Collection entries

+ + + + + + +

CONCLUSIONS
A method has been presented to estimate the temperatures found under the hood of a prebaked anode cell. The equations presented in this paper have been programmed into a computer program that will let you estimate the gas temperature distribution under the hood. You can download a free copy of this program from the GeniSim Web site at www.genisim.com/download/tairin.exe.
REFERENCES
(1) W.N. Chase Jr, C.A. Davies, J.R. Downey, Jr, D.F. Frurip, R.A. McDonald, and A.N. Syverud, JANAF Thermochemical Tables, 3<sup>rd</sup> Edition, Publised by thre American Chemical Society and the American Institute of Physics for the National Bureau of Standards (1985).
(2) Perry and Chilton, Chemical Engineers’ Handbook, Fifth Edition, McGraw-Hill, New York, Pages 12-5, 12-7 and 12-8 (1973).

+ + + + + + +

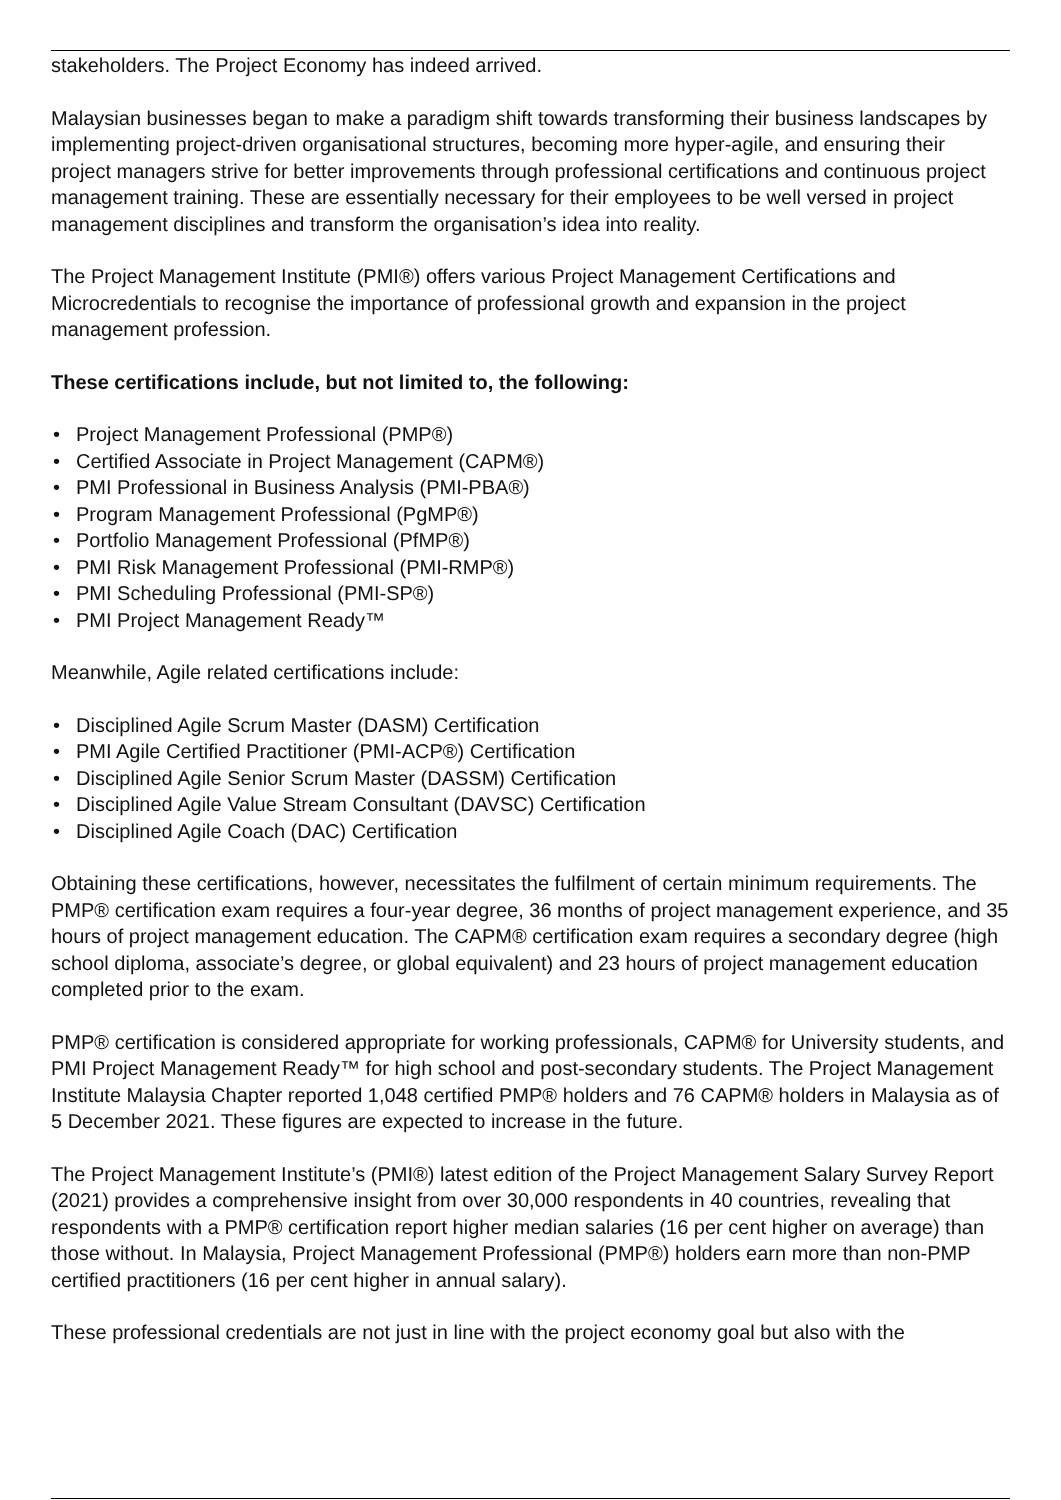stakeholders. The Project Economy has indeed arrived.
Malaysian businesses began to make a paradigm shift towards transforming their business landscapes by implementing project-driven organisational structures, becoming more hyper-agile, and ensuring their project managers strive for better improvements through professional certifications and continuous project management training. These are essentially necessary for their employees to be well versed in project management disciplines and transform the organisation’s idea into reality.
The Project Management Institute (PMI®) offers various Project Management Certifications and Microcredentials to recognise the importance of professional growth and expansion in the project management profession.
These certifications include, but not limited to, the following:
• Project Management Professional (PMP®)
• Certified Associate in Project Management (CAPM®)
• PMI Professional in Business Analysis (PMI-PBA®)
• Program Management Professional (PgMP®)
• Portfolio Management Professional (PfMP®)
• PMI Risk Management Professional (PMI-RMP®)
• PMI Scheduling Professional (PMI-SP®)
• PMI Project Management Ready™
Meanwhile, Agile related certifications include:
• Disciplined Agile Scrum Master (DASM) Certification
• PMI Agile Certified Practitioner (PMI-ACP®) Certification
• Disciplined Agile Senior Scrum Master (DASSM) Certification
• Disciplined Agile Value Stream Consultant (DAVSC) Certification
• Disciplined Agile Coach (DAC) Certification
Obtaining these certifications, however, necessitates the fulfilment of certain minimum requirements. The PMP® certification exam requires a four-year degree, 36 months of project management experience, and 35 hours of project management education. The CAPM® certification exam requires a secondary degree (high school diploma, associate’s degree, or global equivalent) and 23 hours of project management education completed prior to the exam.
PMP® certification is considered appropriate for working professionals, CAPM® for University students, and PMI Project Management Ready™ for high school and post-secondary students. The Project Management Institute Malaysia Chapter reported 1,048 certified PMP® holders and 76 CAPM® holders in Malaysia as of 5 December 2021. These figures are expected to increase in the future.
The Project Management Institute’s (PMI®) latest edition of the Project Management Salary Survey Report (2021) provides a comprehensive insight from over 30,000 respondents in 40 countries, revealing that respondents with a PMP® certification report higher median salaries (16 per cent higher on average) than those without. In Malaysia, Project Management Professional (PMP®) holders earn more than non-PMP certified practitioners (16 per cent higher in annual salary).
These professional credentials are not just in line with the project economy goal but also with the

+ + + + + + +

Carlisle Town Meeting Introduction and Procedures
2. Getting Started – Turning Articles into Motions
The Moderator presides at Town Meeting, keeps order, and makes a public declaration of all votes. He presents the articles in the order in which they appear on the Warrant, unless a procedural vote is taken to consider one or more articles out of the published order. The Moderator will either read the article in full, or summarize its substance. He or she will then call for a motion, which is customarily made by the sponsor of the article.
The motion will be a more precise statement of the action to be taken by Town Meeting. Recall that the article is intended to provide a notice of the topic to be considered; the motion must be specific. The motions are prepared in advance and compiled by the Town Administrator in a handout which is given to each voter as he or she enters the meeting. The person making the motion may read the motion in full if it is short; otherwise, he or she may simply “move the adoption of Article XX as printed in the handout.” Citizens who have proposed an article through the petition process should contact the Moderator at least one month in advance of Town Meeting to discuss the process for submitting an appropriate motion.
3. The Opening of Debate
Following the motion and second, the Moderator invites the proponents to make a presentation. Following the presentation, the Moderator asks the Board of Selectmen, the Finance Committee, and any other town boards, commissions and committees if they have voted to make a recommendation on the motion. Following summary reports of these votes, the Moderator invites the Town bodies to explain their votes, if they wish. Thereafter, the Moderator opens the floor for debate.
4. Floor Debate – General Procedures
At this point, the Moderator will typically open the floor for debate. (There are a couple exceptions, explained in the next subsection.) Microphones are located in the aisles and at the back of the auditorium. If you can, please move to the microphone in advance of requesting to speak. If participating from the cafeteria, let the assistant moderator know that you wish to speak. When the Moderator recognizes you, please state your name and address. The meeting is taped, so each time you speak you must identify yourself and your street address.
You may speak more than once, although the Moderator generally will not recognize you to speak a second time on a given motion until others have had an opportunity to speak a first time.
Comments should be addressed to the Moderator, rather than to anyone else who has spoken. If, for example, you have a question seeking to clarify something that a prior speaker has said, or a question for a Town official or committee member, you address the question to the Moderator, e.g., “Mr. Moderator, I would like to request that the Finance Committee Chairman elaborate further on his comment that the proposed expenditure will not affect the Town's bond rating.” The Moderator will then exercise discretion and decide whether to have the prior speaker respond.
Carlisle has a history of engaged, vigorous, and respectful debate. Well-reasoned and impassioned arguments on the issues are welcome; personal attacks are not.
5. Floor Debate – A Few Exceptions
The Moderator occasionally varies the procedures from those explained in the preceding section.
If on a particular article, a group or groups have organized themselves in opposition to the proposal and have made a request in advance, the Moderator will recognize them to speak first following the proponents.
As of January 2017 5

+ + + + + + +

Exercise brief —
Could you repeat exactly the lines above from the line with "If on a particular" up to and including the line with "As of January 2017 5", and only those?

Expected answer —
If on a particular article, a group or groups have organized themselves in opposition to the proposal and have made a request in advance, the Moderator will recognize them to speak first following the proponents.
As of January 2017 5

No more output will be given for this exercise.